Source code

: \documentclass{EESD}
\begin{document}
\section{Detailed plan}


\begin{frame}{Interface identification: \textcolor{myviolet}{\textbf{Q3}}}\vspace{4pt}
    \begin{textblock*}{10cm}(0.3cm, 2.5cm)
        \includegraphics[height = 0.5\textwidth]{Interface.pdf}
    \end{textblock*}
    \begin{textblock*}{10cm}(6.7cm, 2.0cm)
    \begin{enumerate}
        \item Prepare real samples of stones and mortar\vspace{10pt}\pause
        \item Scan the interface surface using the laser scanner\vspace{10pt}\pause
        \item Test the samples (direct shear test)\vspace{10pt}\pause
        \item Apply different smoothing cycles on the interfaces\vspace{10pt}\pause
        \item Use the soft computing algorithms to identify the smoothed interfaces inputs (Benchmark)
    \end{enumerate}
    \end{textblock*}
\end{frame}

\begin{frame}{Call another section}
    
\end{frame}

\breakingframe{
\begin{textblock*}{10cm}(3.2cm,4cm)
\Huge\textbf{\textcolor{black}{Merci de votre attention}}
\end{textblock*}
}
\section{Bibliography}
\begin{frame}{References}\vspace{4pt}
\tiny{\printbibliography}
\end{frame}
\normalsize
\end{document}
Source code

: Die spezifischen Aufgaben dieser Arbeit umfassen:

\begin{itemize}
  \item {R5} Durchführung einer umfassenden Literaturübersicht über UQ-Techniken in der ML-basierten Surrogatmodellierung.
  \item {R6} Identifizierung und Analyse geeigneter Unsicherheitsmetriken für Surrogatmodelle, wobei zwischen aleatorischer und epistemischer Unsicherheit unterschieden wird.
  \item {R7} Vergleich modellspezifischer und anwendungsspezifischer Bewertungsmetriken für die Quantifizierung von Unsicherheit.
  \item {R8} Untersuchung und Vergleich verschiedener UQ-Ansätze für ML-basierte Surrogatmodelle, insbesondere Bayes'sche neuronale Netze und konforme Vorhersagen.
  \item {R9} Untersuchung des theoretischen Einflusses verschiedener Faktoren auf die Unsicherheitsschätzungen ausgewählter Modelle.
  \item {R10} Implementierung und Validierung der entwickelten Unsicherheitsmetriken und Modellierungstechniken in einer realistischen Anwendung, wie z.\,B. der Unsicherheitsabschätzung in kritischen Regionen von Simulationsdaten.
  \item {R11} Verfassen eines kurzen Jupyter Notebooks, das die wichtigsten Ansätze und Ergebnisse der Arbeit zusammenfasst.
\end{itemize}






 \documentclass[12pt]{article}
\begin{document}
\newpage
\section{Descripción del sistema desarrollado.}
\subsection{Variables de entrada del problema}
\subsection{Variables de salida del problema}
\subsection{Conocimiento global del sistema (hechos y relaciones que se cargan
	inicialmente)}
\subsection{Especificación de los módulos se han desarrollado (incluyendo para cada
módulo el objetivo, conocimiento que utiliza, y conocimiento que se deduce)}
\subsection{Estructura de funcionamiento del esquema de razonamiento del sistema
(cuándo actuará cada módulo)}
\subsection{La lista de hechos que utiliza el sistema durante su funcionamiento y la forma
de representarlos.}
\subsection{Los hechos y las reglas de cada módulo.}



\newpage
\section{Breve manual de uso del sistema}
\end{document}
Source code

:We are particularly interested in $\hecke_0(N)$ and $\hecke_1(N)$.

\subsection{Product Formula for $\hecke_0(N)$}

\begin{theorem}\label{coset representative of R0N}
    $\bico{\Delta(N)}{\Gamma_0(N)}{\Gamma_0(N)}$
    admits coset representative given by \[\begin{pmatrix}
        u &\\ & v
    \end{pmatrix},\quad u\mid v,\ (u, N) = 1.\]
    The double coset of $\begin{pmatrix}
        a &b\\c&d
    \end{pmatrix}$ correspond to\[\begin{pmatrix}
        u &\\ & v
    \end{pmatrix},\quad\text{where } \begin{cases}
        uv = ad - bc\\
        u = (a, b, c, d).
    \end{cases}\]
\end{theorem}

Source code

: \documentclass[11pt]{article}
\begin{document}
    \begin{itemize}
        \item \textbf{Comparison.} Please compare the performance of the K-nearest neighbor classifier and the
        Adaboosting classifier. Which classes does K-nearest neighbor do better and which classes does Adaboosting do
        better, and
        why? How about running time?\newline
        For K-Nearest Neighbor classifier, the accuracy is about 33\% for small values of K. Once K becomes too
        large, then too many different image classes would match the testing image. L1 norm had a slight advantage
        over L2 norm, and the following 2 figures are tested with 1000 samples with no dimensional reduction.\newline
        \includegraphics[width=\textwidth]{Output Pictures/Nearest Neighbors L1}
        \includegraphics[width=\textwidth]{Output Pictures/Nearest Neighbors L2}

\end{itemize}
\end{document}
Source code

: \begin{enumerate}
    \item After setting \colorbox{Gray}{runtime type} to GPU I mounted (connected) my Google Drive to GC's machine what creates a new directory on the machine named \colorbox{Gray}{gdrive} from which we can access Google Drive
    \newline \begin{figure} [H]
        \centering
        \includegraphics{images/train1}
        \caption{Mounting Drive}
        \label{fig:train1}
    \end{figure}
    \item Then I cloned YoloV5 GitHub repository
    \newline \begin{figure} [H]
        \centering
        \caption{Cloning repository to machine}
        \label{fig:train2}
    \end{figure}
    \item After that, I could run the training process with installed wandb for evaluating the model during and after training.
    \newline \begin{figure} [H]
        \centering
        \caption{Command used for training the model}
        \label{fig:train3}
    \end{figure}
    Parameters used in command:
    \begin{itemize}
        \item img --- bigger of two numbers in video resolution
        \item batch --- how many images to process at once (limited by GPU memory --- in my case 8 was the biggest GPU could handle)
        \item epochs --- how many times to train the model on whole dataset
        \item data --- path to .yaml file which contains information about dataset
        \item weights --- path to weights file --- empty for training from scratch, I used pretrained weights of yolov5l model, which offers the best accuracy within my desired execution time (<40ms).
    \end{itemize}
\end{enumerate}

━━━━━━

• Description of the task:
Within the data above, find the lines that contain the word "caption" and copy each of them.

• Solved problem:
        \caption{Mounting Drive}
        \caption{Cloning repository to machine}
        \caption{Command used for training the model}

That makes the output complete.